In their bond of drugged communication, the eighty-seven year old woman and the sixteen year old boy shared a vision - each their own private vision. He stared at the mechanics of her body as it pulsated and pounded. Blood flowed; cancer cells rushed together, mated, split, making thousands of young - also rushing, scrambling - the new born giving birth to new borns. It was a 4th of July kaleidoscope of burning colors bursting in a million directions.
Her e
yes were seeing his sometimes face, melting, changing, losing form. This man, this handsome young man.

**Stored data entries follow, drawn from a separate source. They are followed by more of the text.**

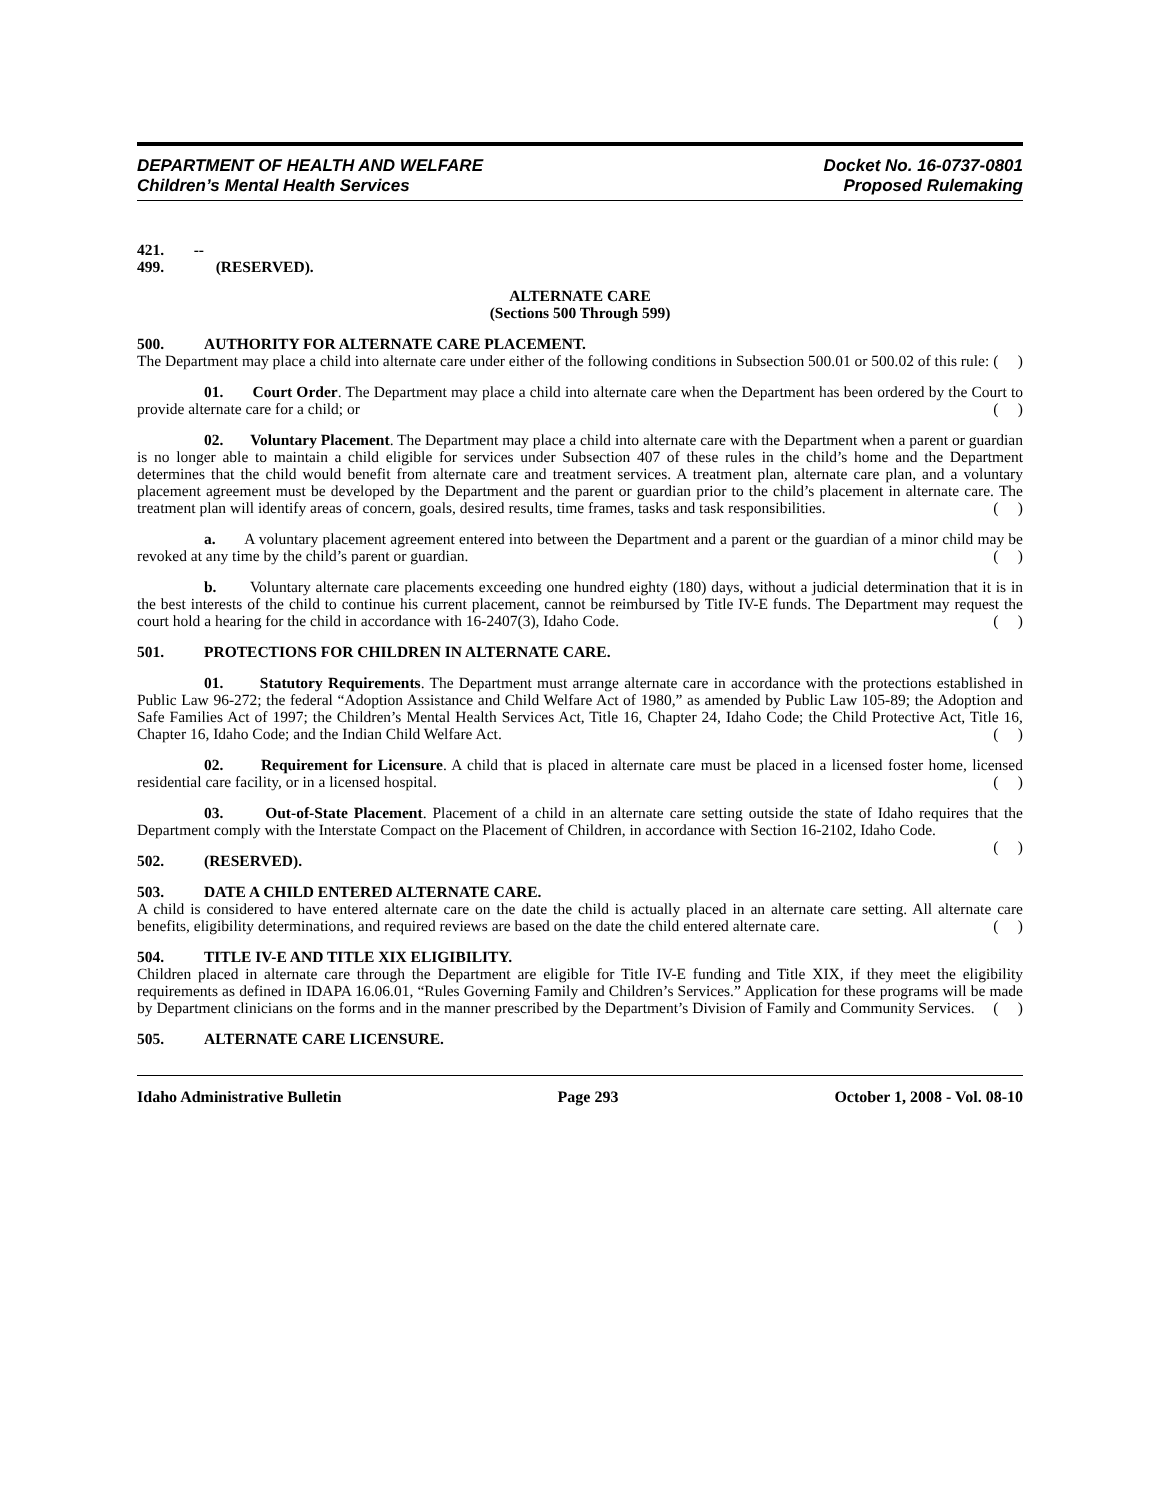DEPARTMENT OF HEALTH AND WELFARE
Children’s Mental Health Services
Docket No. 16-0737-0801
Proposed Rulemaking
421. -- 499. (RESERVED).
ALTERNATE CARE
(Sections 500 Through 599)
500. AUTHORITY FOR ALTERNATE CARE PLACEMENT.
The Department may place a child into alternate care under either of the following conditions in Subsection 500.01 or 500.02 of this rule: ( )
01. Court Order. The Department may place a child into alternate care when the Department has been ordered by the Court to provide alternate care for a child; or ( )
02. Voluntary Placement. The Department may place a child into alternate care with the Department when a parent or guardian is no longer able to maintain a child eligible for services under Subsection 407 of these rules in the child’s home and the Department determines that the child would benefit from alternate care and treatment services. A treatment plan, alternate care plan, and a voluntary placement agreement must be developed by the Department and the parent or guardian prior to the child’s placement in alternate care. The treatment plan will identify areas of concern, goals, desired results, time frames, tasks and task responsibilities. ( )
a. A voluntary placement agreement entered into between the Department and a parent or the guardian of a minor child may be revoked at any time by the child’s parent or guardian. ( )
b. Voluntary alternate care placements exceeding one hundred eighty (180) days, without a judicial determination that it is in the best interests of the child to continue his current placement, cannot be reimbursed by Title IV-E funds. The Department may request the court hold a hearing for the child in accordance with 16-2407(3), Idaho Code. ( )
501. PROTECTIONS FOR CHILDREN IN ALTERNATE CARE.
01. Statutory Requirements. The Department must arrange alternate care in accordance with the protections established in Public Law 96-272; the federal “Adoption Assistance and Child Welfare Act of 1980,” as amended by Public Law 105-89; the Adoption and Safe Families Act of 1997; the Children’s Mental Health Services Act, Title 16, Chapter 24, Idaho Code; the Child Protective Act, Title 16, Chapter 16, Idaho Code; and the Indian Child Welfare Act. ( )
02. Requirement for Licensure. A child that is placed in alternate care must be placed in a licensed foster home, licensed residential care facility, or in a licensed hospital. ( )
03. Out-of-State Placement. Placement of a child in an alternate care setting outside the state of Idaho requires that the Department comply with the Interstate Compact on the Placement of Children, in accordance with Section 16-2102, Idaho Code. ( )
502. (RESERVED).
503. DATE A CHILD ENTERED ALTERNATE CARE.
A child is considered to have entered alternate care on the date the child is actually placed in an alternate care setting. All alternate care benefits, eligibility determinations, and required reviews are based on the date the child entered alternate care. ( )
504. TITLE IV-E AND TITLE XIX ELIGIBILITY.
Children placed in alternate care through the Department are eligible for Title IV-E funding and Title XIX, if they meet the eligibility requirements as defined in IDAPA 16.06.01, “Rules Governing Family and Children’s Services.” Application for these programs will be made by Department clinicians on the forms and in the manner prescribed by the Department’s Division of Family and Community Services. ( )
505. ALTERNATE CARE LICENSURE.
Idaho Administrative Bulletin Page 293 October 1, 2008 - Vol. 08-10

He was the angel of death who had come for her, he was not at all what she had expected - she had imagined he would look different. During the years, days, hours, minutes of waiting, while she watched the crack, expecting his shadow to fall across her face, she anticipated the feeling of fear that would accompany his arrival. But no, her pulse quickened with excitement; she felt a stirring in her chest, she felt love. His lips, expanding and dripping with moisture, had kissed hers. His tongue, moist and faintly tasting of oranges, had met and cooled hers. He had come to seduce her. Her thin, brittle arm reached up to brush away the fog before her eyes and with one quick movement the heel of her palm thrust the throbbing needle deep, deep into her temple. As she looked into his eyes, she knew he was, after all, the Angel of Death.
"My God, oh my God!" Christine screamed. "Nurse, nurse! Why did she do that!"
She went screaming down the hall in a frantic search for help, for a witness to confirm her mother's death.
The three children on Ecstasy were totally tripping. The children looked amazed, but not frightened. Rachael quickly lifted the sheet and there between the old woman's legs she put it - The Suncatcher. "Can you imagine their surprise?" she giggled in Matthew's ear. "Eighty-seven and just gave birth. I bet they'll have trouble figuring this one out."
Rachael covered her mouth with her hands and laughed into them. It was hysterical, wild laughter without any mirth. They huddled together. It would be a riot telling their friends about this practical joke.
It was something about the fresh air or the bright sunshine that suddenly made Matt feel uneasy. Luke was still tripping.
"That wasn't really funny, you know - it was really sick," Matt whispered to Rachael.
"Why look at me - what about Luke?"
"I didn't do nothing," Luke protested.
"I do sorta remember her. She always told us that story about Billy goats gruff," Matt said to no one in particular.